Y eso por lo que toca a las mujeres mexicas, porque si hablamos de las que pertenecían a otras naciones, además de padecer todo lo anterior, sus sufrimientos eran aún mayores. Las mujeres totonacas, tlaxcaltecas, huejotzingas o de cualquier otra nación que fuera enemiga de Tenochtitlan, serían consideradas como tributarias, dominadas por la guerra, sometidas para extraer de ellas no sólo mercancías y alimentos sino, sobre todo, cautivos: hombres para el sacrifico humano y mujeres para la esclavitud. Las madres que pertenecían a estas otras naciones vivían siempre aterradas de que en cualquier momento los mexicas les arrebatarían a sus hijos y a sus hijas; a los primeros les sacaban el corazón, luego colocaban su cabeza en el tzomplantli y el resto del cuerpo lo destazaban para repartirlo al pueblo con la finalidad de que fuera comido en el pozole. A las mujeres las llevaban a Azcapotzalco, al mercado de esclavos, donde eran adquiridas para que trabajasen como sirvientas en las casas aztecas. Quizá uno de los pocos privilegios que tenían las mujeres mexicas era que siempre contaban con una esclava de otra nación indígena, remoto antecedente del trabajo doméstico actual.

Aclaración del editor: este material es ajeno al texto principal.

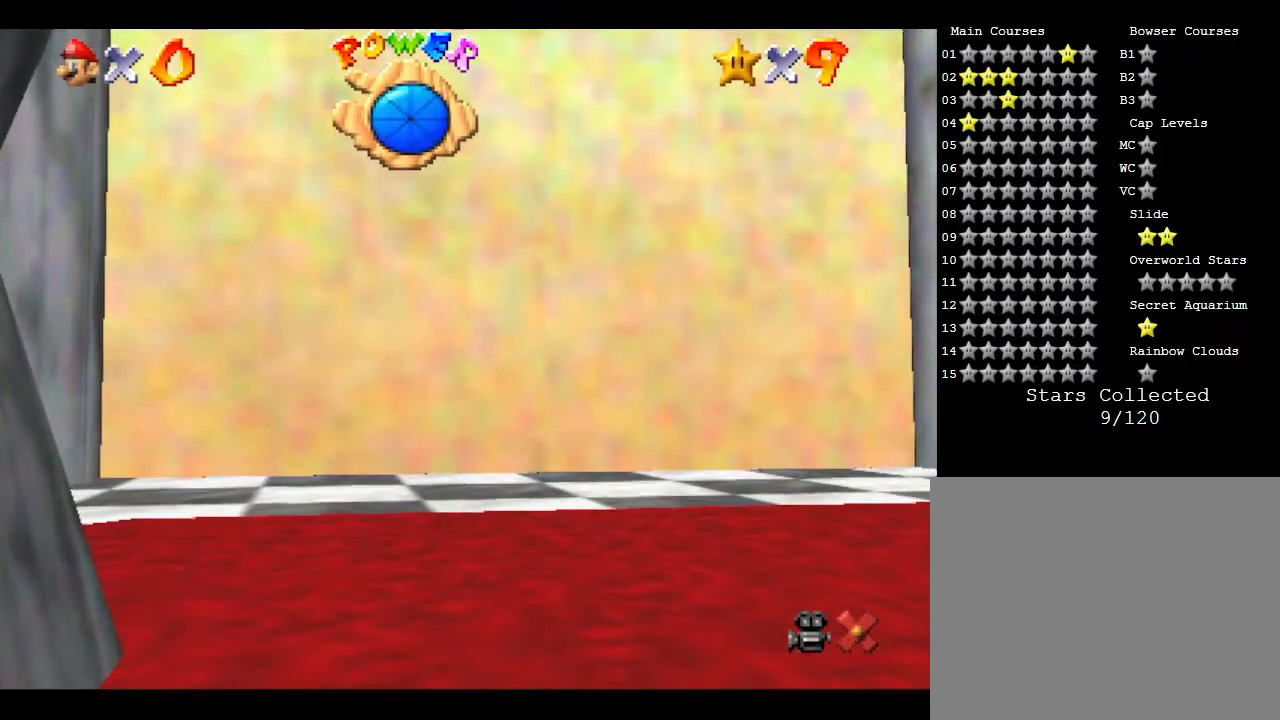
{"buttons": [], "left_stick": "center", "events": []}
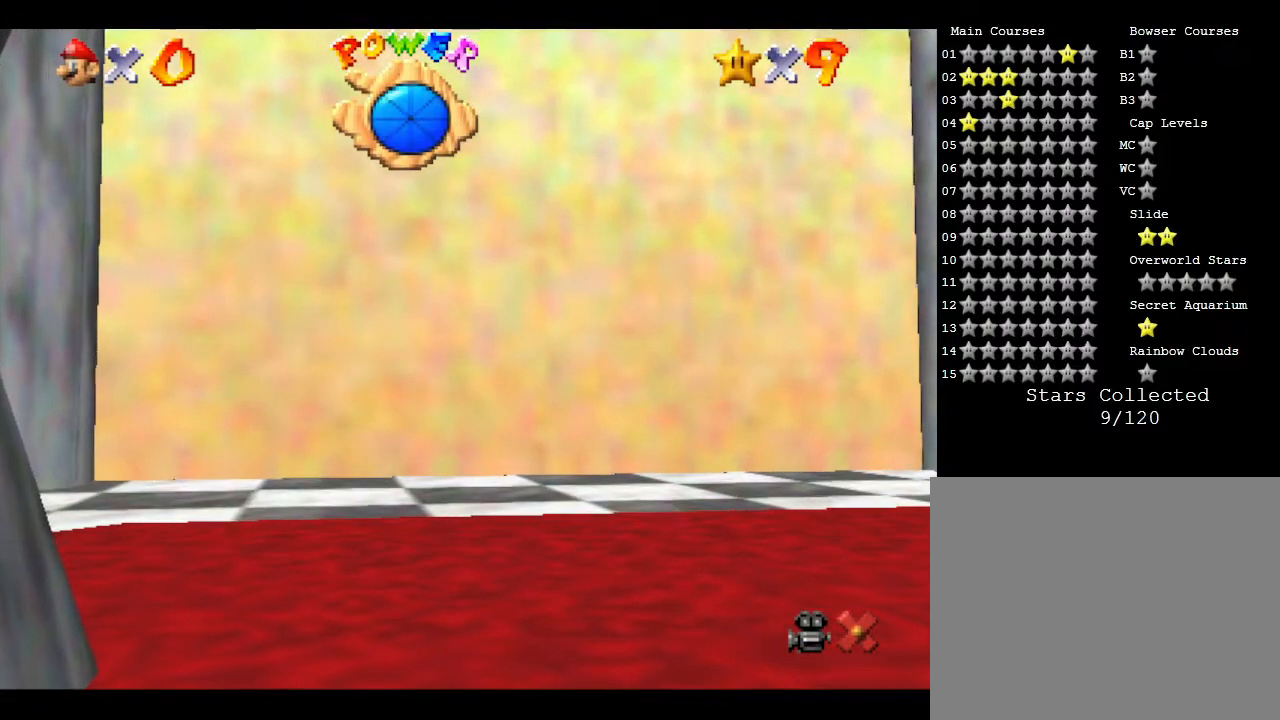
{"buttons": ["A"], "left_stick": "up", "events": [[217, "left_stick", "up"], [400, "A", "down"]]}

Por eso, trátese de una mujer mexica o de una mujer de cualquiera otra nación, yo le doy la bienvenida a esta idea, esperando que la obra escultórica, eso sí, esté a la altura y dignidad de la avenida más emblemática de la Ciudad de México. No soy experto en arte, pero esperaría que se trate de una obra bella que nos satisfaga a la mayoría; ojalá no resulte un adefesio. Pero reitero que yo puedo prescindir de ese Colón de Reforma porque prefiero visitar el de Buenavista, que es un monumento histórico auténticamente mexicano y, de seguro, me acostumbraré a mirar el nuevo monumento a la mujer prehispánica con la esperanza de que su presencia permita recordar aquella época de atrocidades cometidas en contra de las mujeres.

Por estas razones, concluyo, podemos despedirnos del Colón de Reforma, ya que al fin y al cabo tenemos otro monumento al Descubridor, pero propongo para sustituirlo la estatua de Doña Marina, llamada en su lengua originaria Malintzin o Malinalli, que se encuentra en el Museo de San Carlos. Me parecería la mejor elección: primero, porque se trata de una mujer nahua que sufrió al ser entregada como esclava a los mayas de Potonchan y que luego fue obsequiada a los españoles de Hernán Cortés; segundo, porque fue una mujer que decidió superar su condición y terminó siendo libre y reconocida; tercero, porque fue la protagonista femenina esencial de uno de los episodios fundacionales de nuestra patria, y cuarto, porque el artista que modeló esta estatua, allá por 1852, fue, precisamente, Manuel Vilar, ¡el mismo autor del Colón de Buenavista! De esta manera, a mi juicio, se resuelven atinadamente varias candentes cuestiones, pero además se embellece la ciudad y se dignifica la historia del arte mexicano.